[Data items]
· · · · · · ·

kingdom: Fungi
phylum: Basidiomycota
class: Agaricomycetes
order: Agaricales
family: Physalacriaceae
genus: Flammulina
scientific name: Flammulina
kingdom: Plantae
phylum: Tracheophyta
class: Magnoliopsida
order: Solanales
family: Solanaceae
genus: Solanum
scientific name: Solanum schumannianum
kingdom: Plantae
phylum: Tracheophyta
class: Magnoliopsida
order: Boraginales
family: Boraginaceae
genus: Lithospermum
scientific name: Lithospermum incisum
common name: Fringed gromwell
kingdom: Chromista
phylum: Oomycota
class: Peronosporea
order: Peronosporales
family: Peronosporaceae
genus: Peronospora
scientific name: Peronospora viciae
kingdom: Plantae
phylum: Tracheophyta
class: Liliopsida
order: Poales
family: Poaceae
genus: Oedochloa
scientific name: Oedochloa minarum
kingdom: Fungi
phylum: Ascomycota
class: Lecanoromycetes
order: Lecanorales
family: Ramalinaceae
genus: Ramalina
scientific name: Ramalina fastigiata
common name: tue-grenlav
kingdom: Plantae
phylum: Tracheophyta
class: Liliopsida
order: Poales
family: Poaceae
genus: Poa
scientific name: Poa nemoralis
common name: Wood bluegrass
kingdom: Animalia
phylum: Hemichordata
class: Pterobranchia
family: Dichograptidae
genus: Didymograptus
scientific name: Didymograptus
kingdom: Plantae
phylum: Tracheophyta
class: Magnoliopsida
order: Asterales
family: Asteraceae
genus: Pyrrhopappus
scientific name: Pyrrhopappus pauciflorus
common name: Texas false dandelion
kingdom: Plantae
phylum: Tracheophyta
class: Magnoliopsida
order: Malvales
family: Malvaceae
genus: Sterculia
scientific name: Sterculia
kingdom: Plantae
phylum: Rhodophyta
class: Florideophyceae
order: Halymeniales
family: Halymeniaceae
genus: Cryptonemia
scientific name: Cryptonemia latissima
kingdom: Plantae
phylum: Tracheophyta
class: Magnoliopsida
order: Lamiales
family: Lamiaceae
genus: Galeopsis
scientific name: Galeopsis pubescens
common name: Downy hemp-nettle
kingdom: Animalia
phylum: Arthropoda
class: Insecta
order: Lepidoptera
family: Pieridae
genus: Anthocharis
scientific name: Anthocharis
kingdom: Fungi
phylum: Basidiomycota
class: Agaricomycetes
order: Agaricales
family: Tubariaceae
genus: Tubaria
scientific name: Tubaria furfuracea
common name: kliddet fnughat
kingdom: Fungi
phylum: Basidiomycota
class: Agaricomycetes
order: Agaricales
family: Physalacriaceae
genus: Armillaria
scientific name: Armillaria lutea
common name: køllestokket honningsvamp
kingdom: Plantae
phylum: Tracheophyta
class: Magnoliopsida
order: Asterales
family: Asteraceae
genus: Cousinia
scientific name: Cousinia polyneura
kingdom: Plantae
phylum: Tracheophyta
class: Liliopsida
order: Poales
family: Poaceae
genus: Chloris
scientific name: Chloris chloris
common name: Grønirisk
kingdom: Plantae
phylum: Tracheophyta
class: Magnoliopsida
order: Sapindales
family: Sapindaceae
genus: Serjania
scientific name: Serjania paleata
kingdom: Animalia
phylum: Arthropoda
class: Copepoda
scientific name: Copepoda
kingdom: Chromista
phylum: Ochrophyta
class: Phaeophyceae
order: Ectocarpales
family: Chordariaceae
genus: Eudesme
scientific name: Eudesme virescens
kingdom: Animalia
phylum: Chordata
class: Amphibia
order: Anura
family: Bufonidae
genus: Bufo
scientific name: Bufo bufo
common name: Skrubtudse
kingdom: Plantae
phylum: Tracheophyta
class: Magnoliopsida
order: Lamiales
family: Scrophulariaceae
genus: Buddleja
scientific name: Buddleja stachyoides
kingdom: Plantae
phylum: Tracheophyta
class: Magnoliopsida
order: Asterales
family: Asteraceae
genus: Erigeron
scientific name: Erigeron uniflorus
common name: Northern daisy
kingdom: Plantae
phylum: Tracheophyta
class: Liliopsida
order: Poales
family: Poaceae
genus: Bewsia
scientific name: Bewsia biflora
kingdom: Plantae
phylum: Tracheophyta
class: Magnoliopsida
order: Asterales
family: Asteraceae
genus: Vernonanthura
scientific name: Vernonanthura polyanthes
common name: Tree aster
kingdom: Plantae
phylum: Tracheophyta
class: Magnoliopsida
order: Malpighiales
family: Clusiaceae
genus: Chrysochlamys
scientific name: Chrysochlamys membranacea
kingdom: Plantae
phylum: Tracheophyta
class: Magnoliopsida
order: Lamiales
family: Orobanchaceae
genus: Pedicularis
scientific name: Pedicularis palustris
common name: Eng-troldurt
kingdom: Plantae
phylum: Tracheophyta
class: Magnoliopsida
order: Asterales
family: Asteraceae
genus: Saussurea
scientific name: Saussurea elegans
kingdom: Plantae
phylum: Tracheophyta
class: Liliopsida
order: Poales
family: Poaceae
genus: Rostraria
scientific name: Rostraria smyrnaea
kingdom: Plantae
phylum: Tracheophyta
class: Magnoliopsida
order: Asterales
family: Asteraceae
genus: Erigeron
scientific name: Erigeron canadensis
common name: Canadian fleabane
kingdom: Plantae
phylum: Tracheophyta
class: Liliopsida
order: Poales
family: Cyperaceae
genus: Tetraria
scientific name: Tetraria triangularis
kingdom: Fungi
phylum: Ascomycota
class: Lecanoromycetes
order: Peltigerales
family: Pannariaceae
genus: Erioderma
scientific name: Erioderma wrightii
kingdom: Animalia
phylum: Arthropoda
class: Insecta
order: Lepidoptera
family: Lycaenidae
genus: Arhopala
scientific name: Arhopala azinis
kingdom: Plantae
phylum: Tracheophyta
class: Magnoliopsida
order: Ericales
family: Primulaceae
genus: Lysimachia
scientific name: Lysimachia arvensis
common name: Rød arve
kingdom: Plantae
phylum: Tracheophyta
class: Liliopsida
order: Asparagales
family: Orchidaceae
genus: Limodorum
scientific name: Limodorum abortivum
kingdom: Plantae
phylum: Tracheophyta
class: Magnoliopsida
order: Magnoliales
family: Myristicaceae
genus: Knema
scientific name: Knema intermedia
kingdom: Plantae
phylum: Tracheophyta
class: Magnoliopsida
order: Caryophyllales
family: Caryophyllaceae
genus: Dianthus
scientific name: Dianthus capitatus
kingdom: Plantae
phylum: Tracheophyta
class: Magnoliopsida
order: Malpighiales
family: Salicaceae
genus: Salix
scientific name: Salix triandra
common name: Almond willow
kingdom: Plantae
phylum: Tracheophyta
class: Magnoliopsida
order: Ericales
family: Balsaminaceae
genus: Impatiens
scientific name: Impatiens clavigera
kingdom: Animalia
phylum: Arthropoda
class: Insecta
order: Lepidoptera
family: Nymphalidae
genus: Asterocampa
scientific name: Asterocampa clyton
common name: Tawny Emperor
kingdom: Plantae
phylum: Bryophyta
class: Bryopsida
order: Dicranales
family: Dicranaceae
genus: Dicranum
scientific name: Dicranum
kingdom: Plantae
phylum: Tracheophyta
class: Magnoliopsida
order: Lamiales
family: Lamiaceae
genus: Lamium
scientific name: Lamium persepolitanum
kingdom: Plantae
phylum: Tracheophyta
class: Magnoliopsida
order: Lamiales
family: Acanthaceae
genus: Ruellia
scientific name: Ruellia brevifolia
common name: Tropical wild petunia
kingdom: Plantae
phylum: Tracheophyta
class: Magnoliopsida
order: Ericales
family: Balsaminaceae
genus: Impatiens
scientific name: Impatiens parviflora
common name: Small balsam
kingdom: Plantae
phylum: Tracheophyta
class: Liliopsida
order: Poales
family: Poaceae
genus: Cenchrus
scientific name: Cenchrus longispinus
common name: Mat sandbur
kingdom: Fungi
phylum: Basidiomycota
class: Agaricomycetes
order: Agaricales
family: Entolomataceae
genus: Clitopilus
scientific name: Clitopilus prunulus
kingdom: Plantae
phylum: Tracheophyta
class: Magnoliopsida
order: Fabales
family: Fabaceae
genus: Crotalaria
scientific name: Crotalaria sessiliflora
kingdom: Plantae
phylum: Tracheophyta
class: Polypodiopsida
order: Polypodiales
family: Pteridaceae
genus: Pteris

· · · · · · ·

To do: Arrange the lines starting with the line containing "genus: Knema" and going on through the line containing "genus: Salix" as a numbered list, leaving out any blank lines.

Output for this task:
1. genus: Knema
2. scientific name: Knema intermedia
3. kingdom: Plantae
4. phylum: Tracheophyta
5. class: Magnoliopsida
6. order: Caryophyllales
7. family: Caryophyllaceae
8. genus: Dianthus
9. scientific name: Dianthus capitatus
10. kingdom: Plantae
11. phylum: Tracheophyta
12. class: Magnoliopsida
13. order: Malpighiales
14. family: Salicaceae
15. genus: Salix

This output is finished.